Es kam einer Sensation gleich, als das umfangreiche Expeditionstagebuch des jungen Zeichners 2013 im South Australian Museum in Adelaide wiederentdeckt wurde. 1944 war es über Weidenbachs Nachfahren in das Museum gelangt – und dann für lange Zeit in Vergessenheit geraten. In einem umfangreichen Kollaborationsprojekt wurde es in den letzten zehn Jahren erschlossen und liegt nun in einer von der Ägyptologin Susanne Binder herausgegebenen, ausführlich kommentierten Edition vor.
Bei der Lepsius-Expedition handelt es sich um kein unerforschtes Feld. Die Teilnehmer brachten von der dreijährigen Forschungsreise Aufzeichnungen und Notizbücher, Zeichnungen, Gibsabgüsse, Briefe, altägyptische Kunstgegenstände sowie eine umfangreiche Naturaliensammlung mit, die sich heute in den Archiven verschiedener Institutionen in Berlin befinden. Dieses Material wurde in den letzten 150 Jahren umfassend aufgearbeitet. Was kann Weidenbachs Tagebuch als neue Quelle zur Expedition da noch bieten?

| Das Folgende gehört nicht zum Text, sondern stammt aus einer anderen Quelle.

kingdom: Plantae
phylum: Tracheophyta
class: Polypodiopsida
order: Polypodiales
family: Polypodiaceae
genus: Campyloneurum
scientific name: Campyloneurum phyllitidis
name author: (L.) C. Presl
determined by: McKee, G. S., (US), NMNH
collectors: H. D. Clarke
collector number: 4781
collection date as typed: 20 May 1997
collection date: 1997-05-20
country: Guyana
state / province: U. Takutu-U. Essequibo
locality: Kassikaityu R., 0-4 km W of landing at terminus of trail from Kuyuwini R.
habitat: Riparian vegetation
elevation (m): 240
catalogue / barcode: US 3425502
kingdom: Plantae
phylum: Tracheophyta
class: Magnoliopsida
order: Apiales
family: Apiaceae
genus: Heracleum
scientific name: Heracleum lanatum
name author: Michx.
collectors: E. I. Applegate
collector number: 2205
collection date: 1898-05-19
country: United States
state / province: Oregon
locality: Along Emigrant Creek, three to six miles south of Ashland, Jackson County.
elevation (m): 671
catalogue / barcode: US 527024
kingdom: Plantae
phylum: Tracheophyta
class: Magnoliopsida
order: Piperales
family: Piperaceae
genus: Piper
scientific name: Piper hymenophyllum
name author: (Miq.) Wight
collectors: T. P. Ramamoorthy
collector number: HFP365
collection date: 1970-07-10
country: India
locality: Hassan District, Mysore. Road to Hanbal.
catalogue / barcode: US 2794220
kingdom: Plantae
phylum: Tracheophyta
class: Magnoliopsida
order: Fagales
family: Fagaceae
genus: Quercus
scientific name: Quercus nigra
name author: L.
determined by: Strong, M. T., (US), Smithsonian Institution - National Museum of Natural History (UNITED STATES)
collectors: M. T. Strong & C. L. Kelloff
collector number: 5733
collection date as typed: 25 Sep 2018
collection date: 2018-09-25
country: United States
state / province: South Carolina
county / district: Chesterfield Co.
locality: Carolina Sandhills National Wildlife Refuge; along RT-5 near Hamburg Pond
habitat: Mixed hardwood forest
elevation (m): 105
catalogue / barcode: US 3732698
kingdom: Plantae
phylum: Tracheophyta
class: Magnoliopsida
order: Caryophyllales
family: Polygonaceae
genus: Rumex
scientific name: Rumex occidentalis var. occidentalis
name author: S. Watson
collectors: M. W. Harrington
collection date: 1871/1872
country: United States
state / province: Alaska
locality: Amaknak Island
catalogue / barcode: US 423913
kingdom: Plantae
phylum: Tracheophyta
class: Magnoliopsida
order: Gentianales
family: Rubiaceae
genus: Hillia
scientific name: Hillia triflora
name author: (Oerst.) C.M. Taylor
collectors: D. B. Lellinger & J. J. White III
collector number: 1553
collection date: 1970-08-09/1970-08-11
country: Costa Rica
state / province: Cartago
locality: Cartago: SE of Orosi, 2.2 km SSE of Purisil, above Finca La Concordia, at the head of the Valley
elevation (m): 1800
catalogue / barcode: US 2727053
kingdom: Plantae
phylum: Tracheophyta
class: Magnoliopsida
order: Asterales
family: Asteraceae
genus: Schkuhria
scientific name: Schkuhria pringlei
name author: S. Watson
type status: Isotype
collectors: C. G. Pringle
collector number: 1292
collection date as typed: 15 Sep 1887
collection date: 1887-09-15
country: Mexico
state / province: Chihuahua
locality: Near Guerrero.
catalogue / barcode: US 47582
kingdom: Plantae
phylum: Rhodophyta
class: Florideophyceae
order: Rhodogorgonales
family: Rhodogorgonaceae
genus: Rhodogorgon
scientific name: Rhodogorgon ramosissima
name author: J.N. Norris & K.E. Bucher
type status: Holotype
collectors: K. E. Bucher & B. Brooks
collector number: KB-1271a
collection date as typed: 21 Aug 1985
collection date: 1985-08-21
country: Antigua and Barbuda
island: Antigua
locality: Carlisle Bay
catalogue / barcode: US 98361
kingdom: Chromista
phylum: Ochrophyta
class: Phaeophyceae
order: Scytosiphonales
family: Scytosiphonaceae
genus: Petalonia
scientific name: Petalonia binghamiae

Weidenbachs Aufzeichnungen ermöglichen durchaus einen neuen Blick auf die Forschungsreise. Es ist die Perspektive eines jungen Deutschen, der in Ägypten auf eine völlig fremde Welt traf und möglichst jeden Moment festzuhalten versuchte. So ergeben sich bei der Lektüre vor allem interessante Einblicke in den Alltag und Ablauf der Expedition, etwa in wirtschaftliche Fragen, die Reiseorganisation und Hierarchien. Akribisch protokollierte Weidenbach Details wie Uhrzeiten und Temperaturen, dokumentierte Kosten für Transporttiere oder Lebensmittel. Fast täglich notierte er, was es zu essen gab. Außerdem erwähnte er Namen der einheimischen Helfer und den Umgang mit diesen vor Ort. So macht sein Tagebuch auch sichtbar, dass der Erfolg der Expedition noch weiteren Menschen zu verdanken war, die bislang unbekannt waren.